──────── Data for this exercise

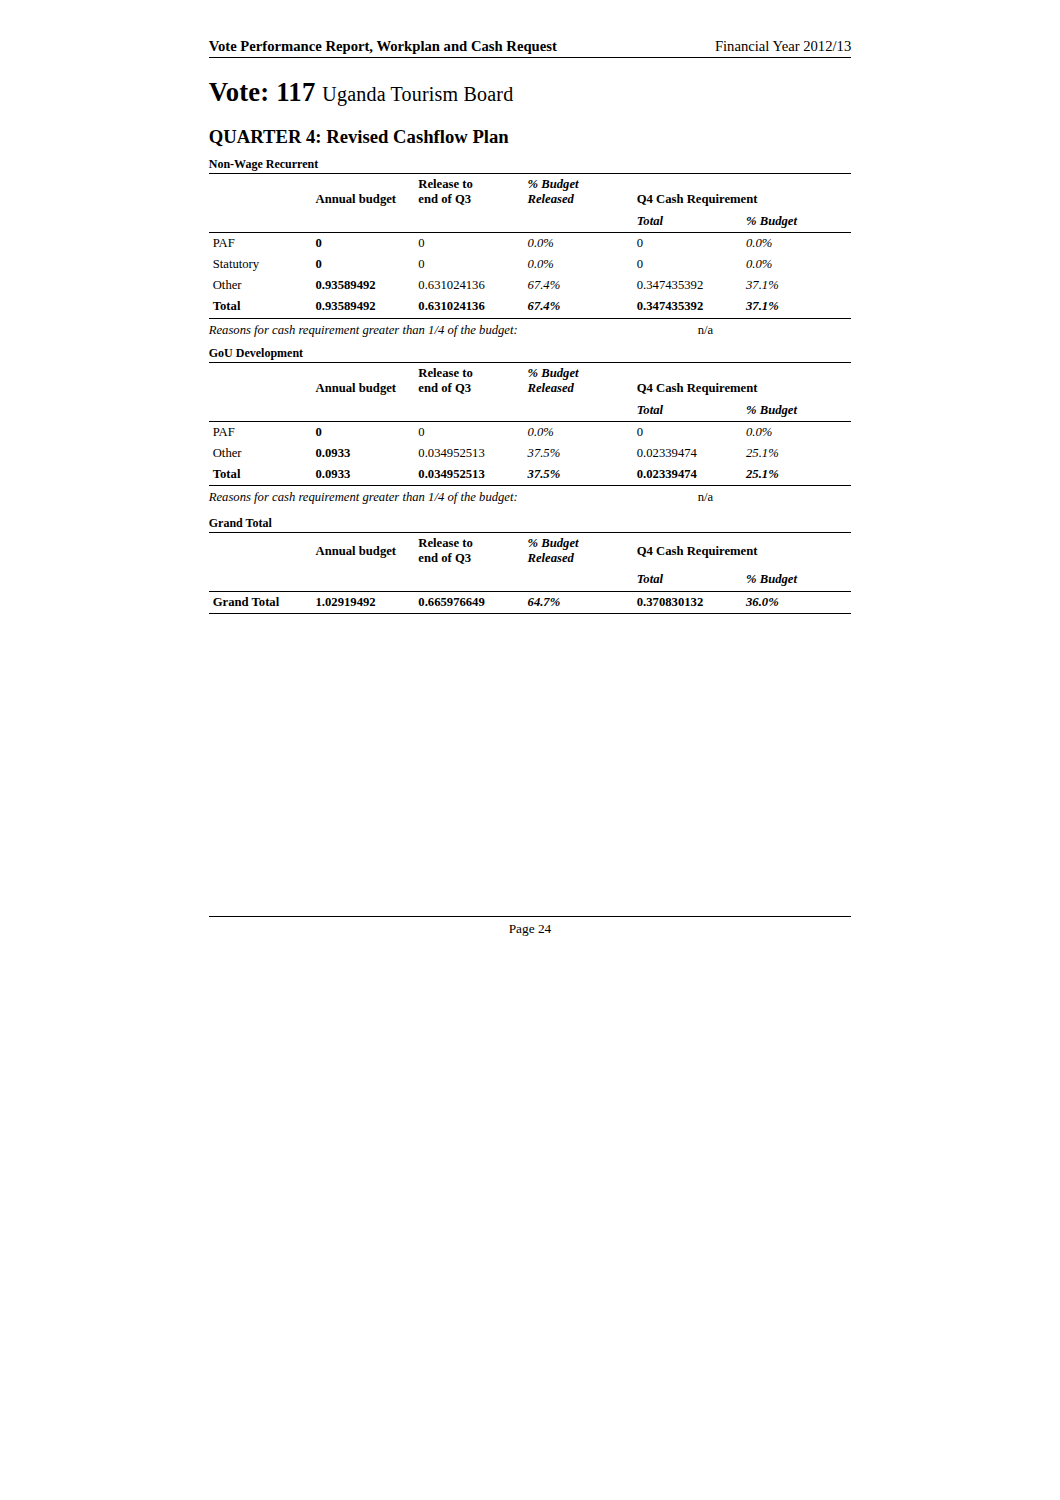Vote Performance Report, Workplan and Cash Request
Financial Year 2012/13
Vote: 117 Uganda Tourism Board
QUARTER 4: Revised Cashflow Plan
Non-Wage Recurrent
| | Annual budget | Release to end of Q3 | % Budget Released | Q4 Cash Requirement |
| --- | --- | --- | --- | --- |
| | | | | Total | % Budget |
| PAF | 0 | 0 | 0.0% | 0 | 0.0% |
| Statutory | 0 | 0 | 0.0% | 0 | 0.0% |
| Other | 0.93589492 | 0.631024136 | 67.4% | 0.347435392 | 37.1% |
| Total | 0.93589492 | 0.631024136 | 67.4% | 0.347435392 | 37.1% |
Reasons for cash requirement greater than 1/4 of the budget:n/a
GoU Development
| | Annual budget | Release to end of Q3 | % Budget Released | Q4 Cash Requirement |
| --- | --- | --- | --- | --- |
| | | | | Total | % Budget |
| PAF | 0 | 0 | 0.0% | 0 | 0.0% |
| Other | 0.0933 | 0.034952513 | 37.5% | 0.02339474 | 25.1% |
| Total | 0.0933 | 0.034952513 | 37.5% | 0.02339474 | 25.1% |
Reasons for cash requirement greater than 1/4 of the budget:n/a
Grand Total
| | Annual budget | Release to end of Q3 | % Budget Released | Q4 Cash Requirement |
| --- | --- | --- | --- | --- |
| | | | | Total | % Budget |
| Grand Total | 1.02919492 | 0.665976649 | 64.7% | 0.370830132 | 36.0% |
Page 24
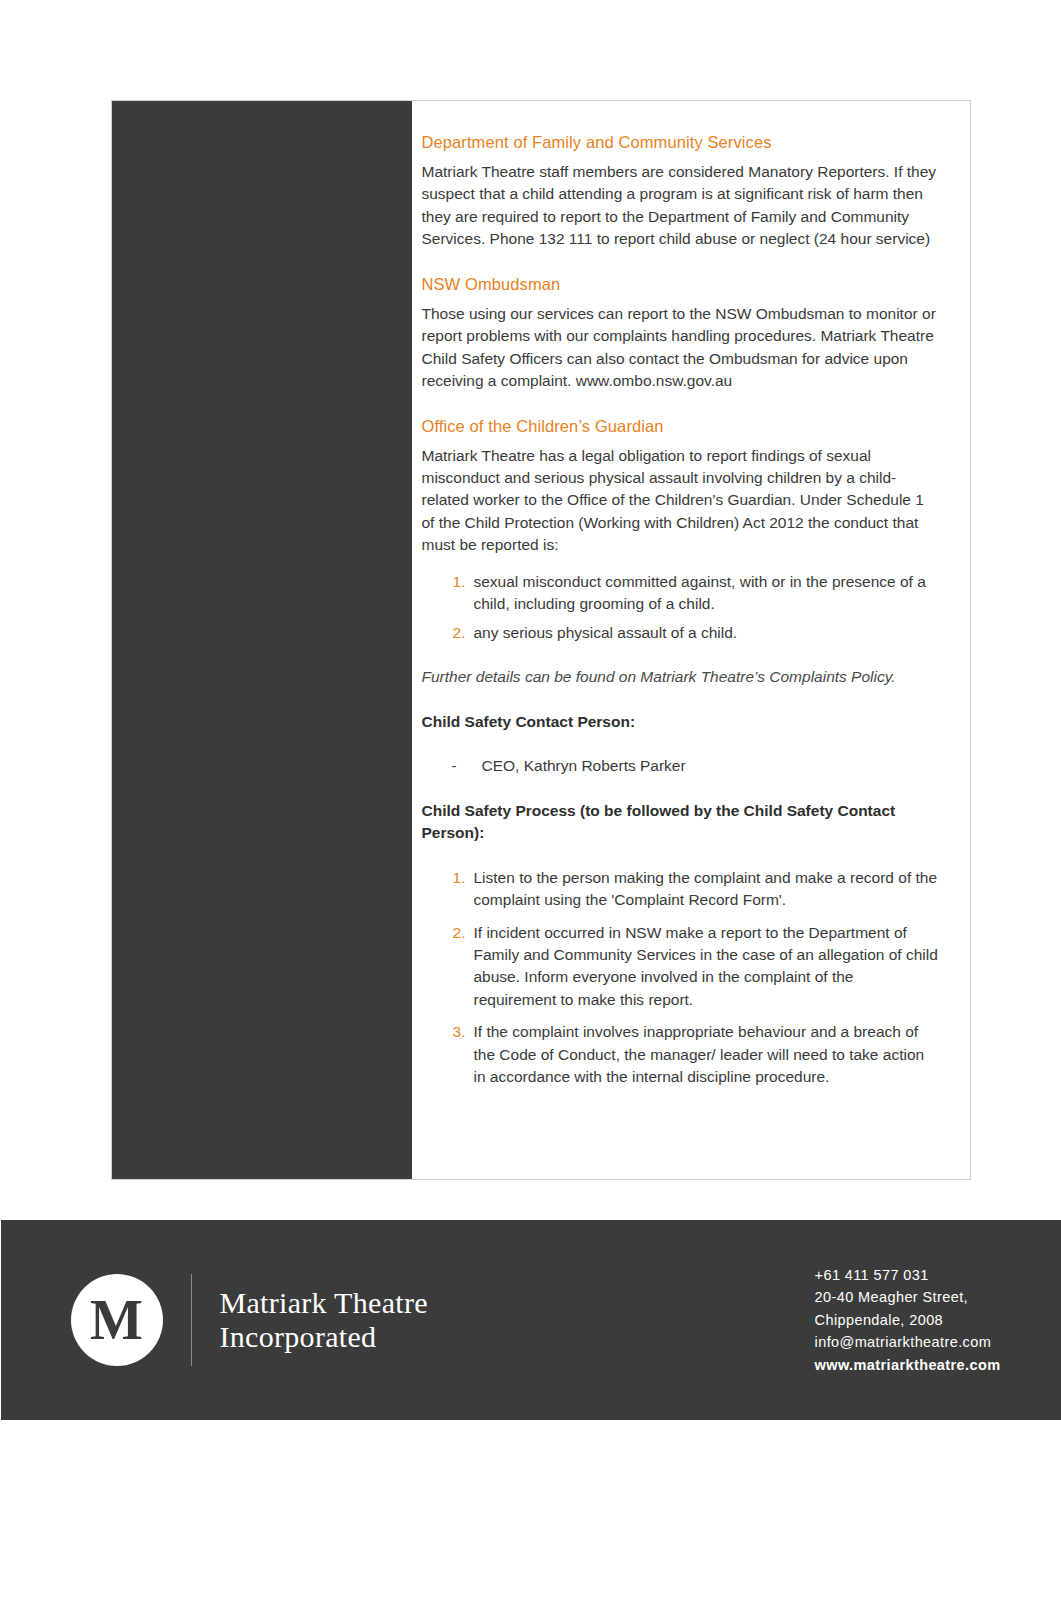Department of Family and Community Services
Matriark Theatre staff members are considered Manatory Reporters. If they suspect that a child attending a program is at significant risk of harm then they are required to report to the Department of Family and Community Services. Phone 132 111 to report child abuse or neglect (24 hour service)
NSW Ombudsman
Those using our services can report to the NSW Ombudsman to monitor or report problems with our complaints handling procedures. Matriark Theatre Child Safety Officers can also contact the Ombudsman for advice upon receiving a complaint. www.ombo.nsw.gov.au
Office of the Children’s Guardian
Matriark Theatre has a legal obligation to report findings of sexual misconduct and serious physical assault involving children by a child-related worker to the Office of the Children's Guardian. Under Schedule 1 of the Child Protection (Working with Children) Act 2012 the conduct that must be reported is:
sexual misconduct committed against, with or in the presence of a child, including grooming of a child.
any serious physical assault of a child.
Further details can be found on Matriark Theatre’s Complaints Policy.
Child Safety Contact Person:
CEO, Kathryn Roberts Parker
Child Safety Process (to be followed by the Child Safety Contact Person):
Listen to the person making the complaint and make a record of the complaint using the 'Complaint Record Form'.
If incident occurred in NSW make a report to the Department of Family and Community Services in the case of an allegation of child abuse. Inform everyone involved in the complaint of the requirement to make this report.
If the complaint involves inappropriate behaviour and a breach of the Code of Conduct, the manager/ leader will need to take action in accordance with the internal discipline procedure.
M
Matriark Theatre
Incorporated
+61 411 577 031
20-40 Meagher Street,
Chippendale, 2008
info@matriarktheatre.com
www.matriarktheatre.com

────────────────

Your assignment:
What is wanted is a verbatim transcription of every record above, pictures excluded.

Exercise solution:
Vote Performance Report, Workplan and Cash Request
Financial Year 2012/13
Vote: 117 Uganda Tourism Board
QUARTER 4: Revised Cashflow Plan
Non-Wage Recurrent
| | Annual budget | Release to end of Q3 | % Budget Released | Q4 Cash Requirement |
| --- | --- | --- | --- | --- |
| | | | | Total | % Budget |
| PAF | 0 | 0 | 0.0% | 0 | 0.0% |
| Statutory | 0 | 0 | 0.0% | 0 | 0.0% |
| Other | 0.93589492 | 0.631024136 | 67.4% | 0.347435392 | 37.1% |
| Total | 0.93589492 | 0.631024136 | 67.4% | 0.347435392 | 37.1% |
Reasons for cash requirement greater than 1/4 of the budget:n/a
GoU Development
| | Annual budget | Release to end of Q3 | % Budget Released | Q4 Cash Requirement |
| --- | --- | --- | --- | --- |
| | | | | Total | % Budget |
| PAF | 0 | 0 | 0.0% | 0 | 0.0% |
| Other | 0.0933 | 0.034952513 | 37.5% | 0.02339474 | 25.1% |
| Total | 0.0933 | 0.034952513 | 37.5% | 0.02339474 | 25.1% |
Reasons for cash requirement greater than 1/4 of the budget:n/a
Grand Total
| | Annual budget | Release to end of Q3 | % Budget Released | Q4 Cash Requirement |
| --- | --- | --- | --- | --- |
| | | | | Total | % Budget |
| Grand Total | 1.02919492 | 0.665976649 | 64.7% | 0.370830132 | 36.0% |
Page 24
Department of Family and Community Services
Matriark Theatre staff members are considered Manatory Reporters. If they suspect that a child attending a program is at significant risk of harm then they are required to report to the Department of Family and Community Services. Phone 132 111 to report child abuse or neglect (24 hour service)
NSW Ombudsman
Those using our services can report to the NSW Ombudsman to monitor or report problems with our complaints handling procedures. Matriark Theatre Child Safety Officers can also contact the Ombudsman for advice upon receiving a complaint. www.ombo.nsw.gov.au
Office of the Children’s Guardian
Matriark Theatre has a legal obligation to report findings of sexual misconduct and serious physical assault involving children by a child-related worker to the Office of the Children's Guardian. Under Schedule 1 of the Child Protection (Working with Children) Act 2012 the conduct that must be reported is:
sexual misconduct committed against, with or in the presence of a child, including grooming of a child.
any serious physical assault of a child.
Further details can be found on Matriark Theatre’s Complaints Policy.
Child Safety Contact Person:
CEO, Kathryn Roberts Parker
Child Safety Process (to be followed by the Child Safety Contact Person):
Listen to the person making the complaint and make a record of the complaint using the 'Complaint Record Form'.
If incident occurred in NSW make a report to the Department of Family and Community Services in the case of an allegation of child abuse. Inform everyone involved in the complaint of the requirement to make this report.
If the complaint involves inappropriate behaviour and a breach of the Code of Conduct, the manager/ leader will need to take action in accordance with the internal discipline procedure.
M
Matriark Theatre
Incorporated
+61 411 577 031
20-40 Meagher Street,
Chippendale, 2008
info@matriarktheatre.com
www.matriarktheatre.com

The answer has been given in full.